In order to test your patches:
- Get a repository containing the latest HEAD, the patches you want to push, and no other patches or unrecorded changes. Depending on what you are doing, your working repository might be appropriate; otherwise you might prefer to keep a separate repository just for patch testing (see [Git#Workflowwithvalidate] for a suggested git workflow with a separate repository).
- In the root directory of the tree, run
sh validateThis will do a "quick" build and then run the testsuite in "fast" mode. Do not push if any of the tests give unexpected results!
- Depending on the nature of the changes, more testing might be sensible. e.g. if possible, build system changes should be tested on Linux, Mac OS X and Windows machines. Look at the full documentation for the test suite.
The validate script should take around 40mins on a fast, dual core machine. If you have more cores, you can use them like this:
CPUS=8 sh validate
Assuming all is well, go ahead and commit your changes! If you have commit access then just push as normal. If not, use "git send-email" and add a note to say what testing you have done, and on which operating system/architecture. Or send a normal email with a pull request to the ghc mailing list.
More details on validation
validate usually starts by make distclean to make sure that everything builds from scratch. Furthermore, it ignores the build settings you have put in mk/build.mk, and instead uses those in mk/validate-settings.mk. (It does not mess up your mk/build.mk file of course.)
After you run validate your tree will continue to use the same settings. The way to get back to using your own build.mk is to run make distclean. Less brutally, simply remove the file mk/are-validating.mk.
In order to save time while debugging problems revealed by validate, the validate script understands several flags. These flags, and others understood by validate are documented in the validate script itself.
- --no-clean: validate will not clean the tree before starting, so it will continue a previous build.
- --fast: validate skips the build-a-distribution step, and does not build dynamic libraries.

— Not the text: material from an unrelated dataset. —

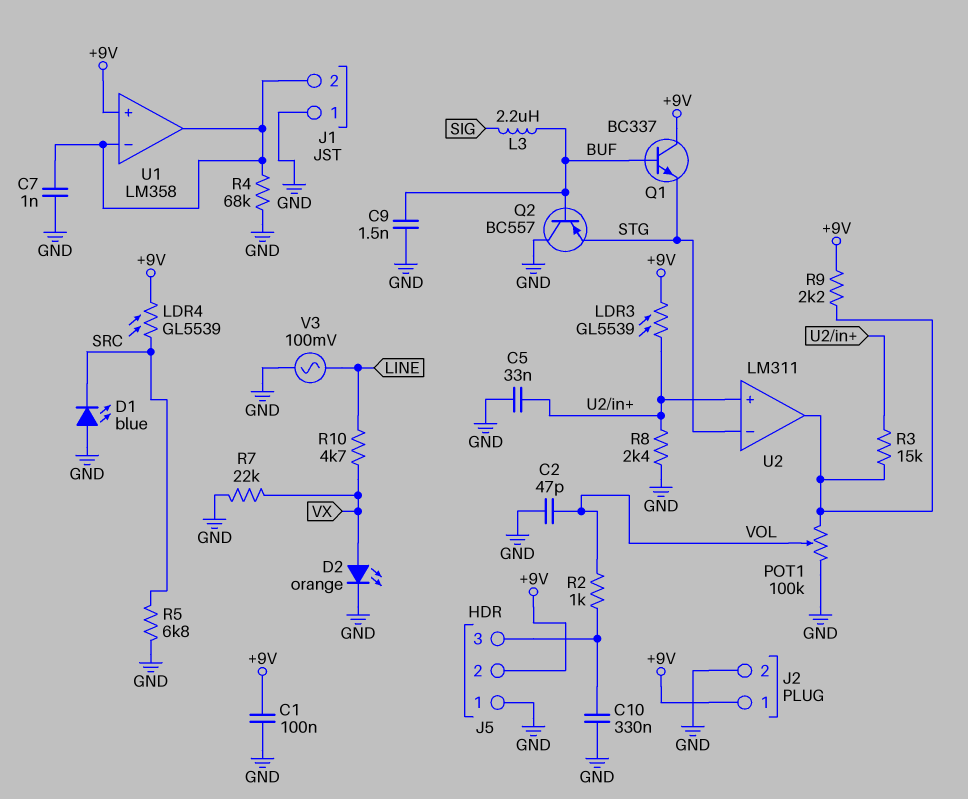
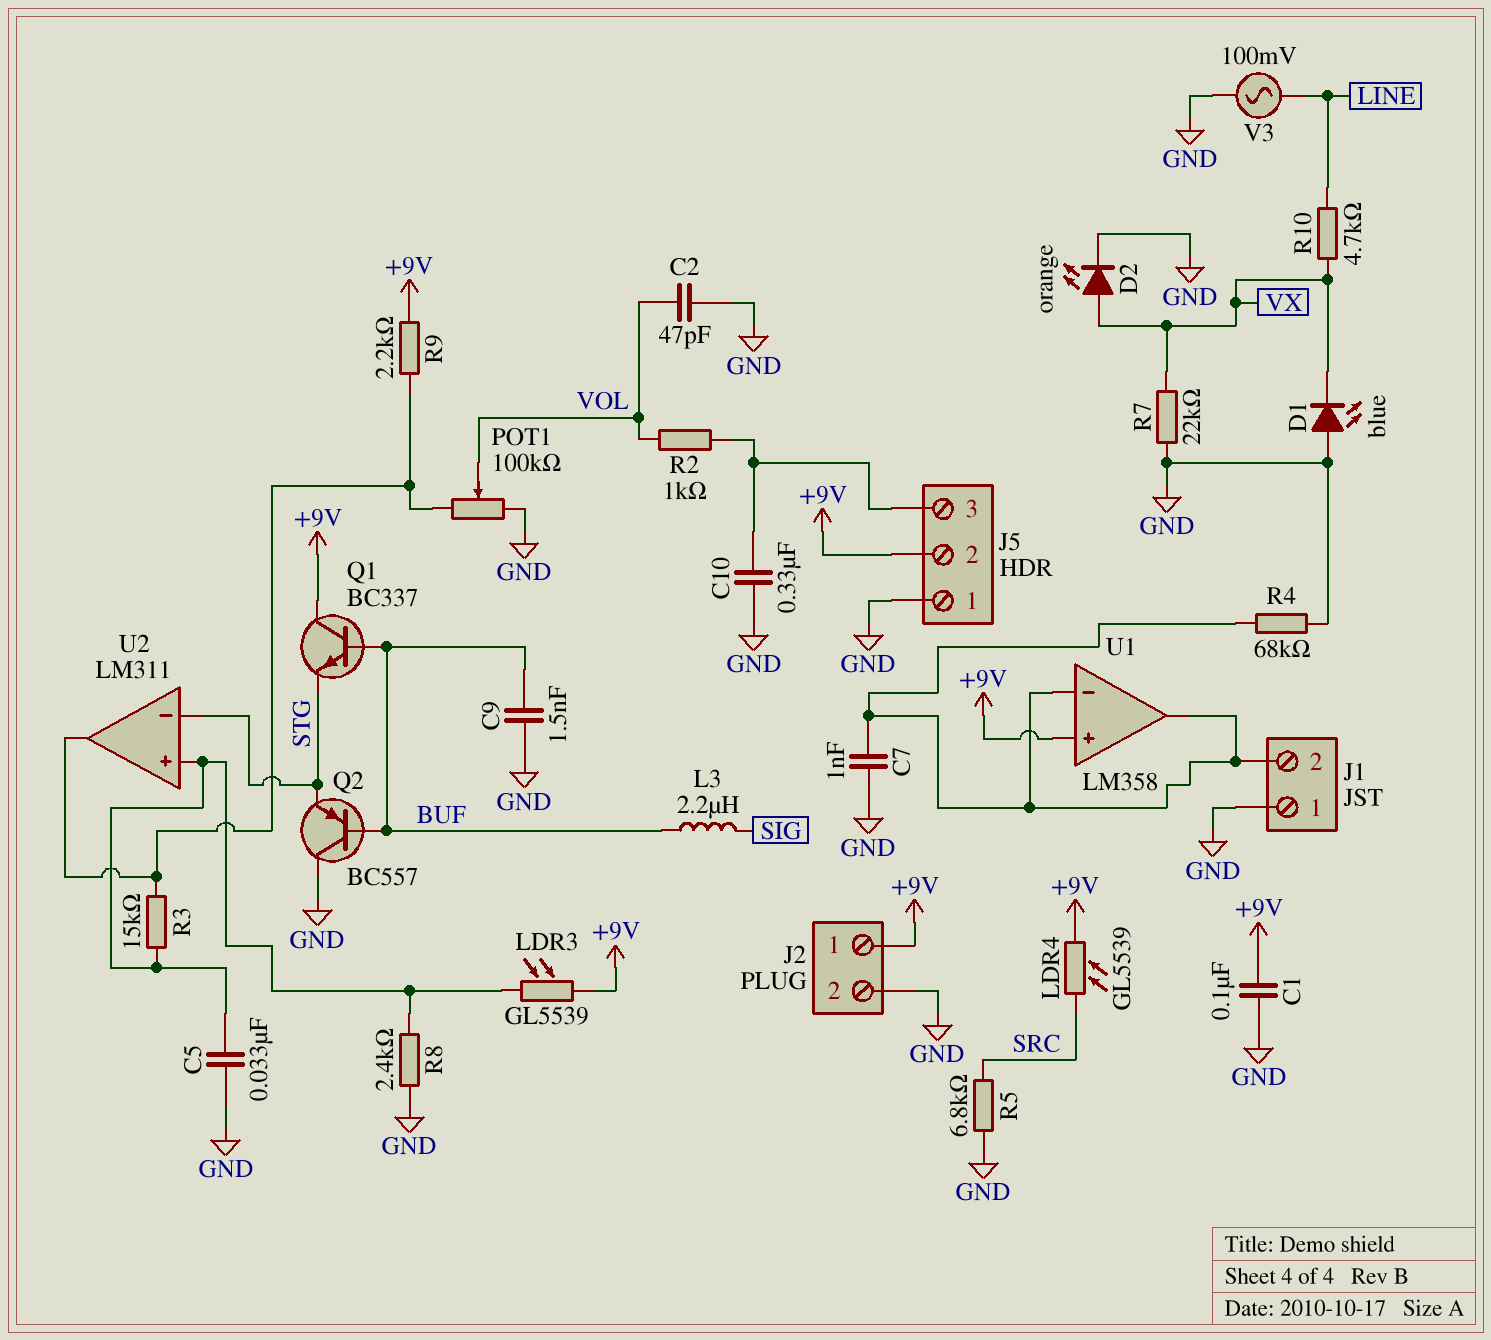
D1: LED blue (A GND, K SRC) -> LED blue (A GND, K VX)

- --slow: turns on -DDEBUG for the stage2 compiler, and runs more tests
- --testsuite-only: then validate will not build the tree at all, but only run the testsuite. This is useful if the problems validate found were only due to the testsuite falling out of sync with the code.
Important: When using either of these flags, be careful that you don't end up pushing patches that have not been properly validated!

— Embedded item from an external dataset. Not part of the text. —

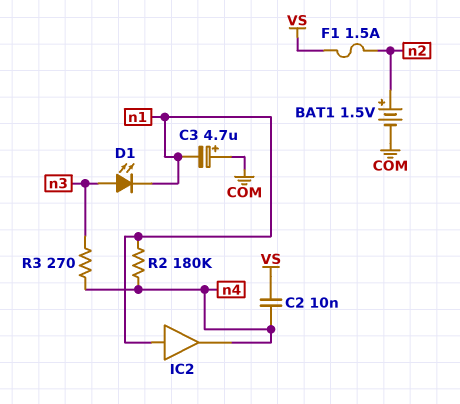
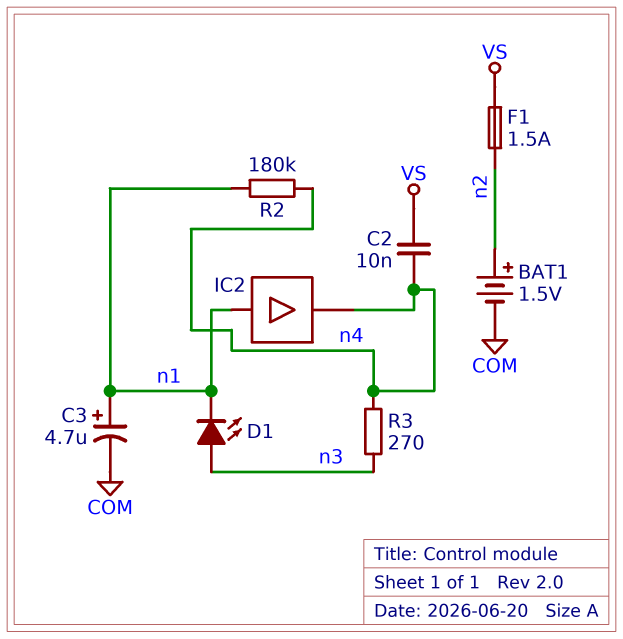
C3: 4.7uF (plus COM, minus n1) -> 4.7uF (plus n1, minus COM)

Testing different configurations
You may want to validate a different configuration, e.g. with GhcLibWays = p. When validating, mk/build.mk, where you would normally put this, is ignored; use mk/validate.mk instead.
Finding unrecorded or unpushed patches
In order to find unrecorded changes run:
from the root of your tree. To find unpushed patches, run:
also from the root of your tree.
Validate has failing tests without any local patches; what do I do?
The best thing to do is to fix them! This will help make the world a better place, and gain you the admiration and thanks of your colleagues.
Fixing them could mean one of two things: Fix a bug in GHC (or the libraries) that the test is reporting, or fixing a broken test to not report a failure when nothing is actually going wrong.
I tried to fix them, but I got stuck
If you can't fix them yourself, then first file a ticket for the problem so that it doesn't get forgotten about. First run the testsuite for just that test (e.g. make fast TEST=thefailingtest), and include the full testsuite output in the ticket description. If you found any information out that might be useful to someone later fixing the bug, add that too. Also, add the name of the test in the Test Case field.
If several tests are failing, then file a ticket for each one individually, unless it is clear that a single problem is causing all the failures.
Then add expect_broken(123) to the test options for that test, where 123 is the number of the ticket you just opened. If the problem only appplies in certain circumstances, then only mark it broken for those circumstances, e.g. when(opsys('mingw32'), expect_broken(123)).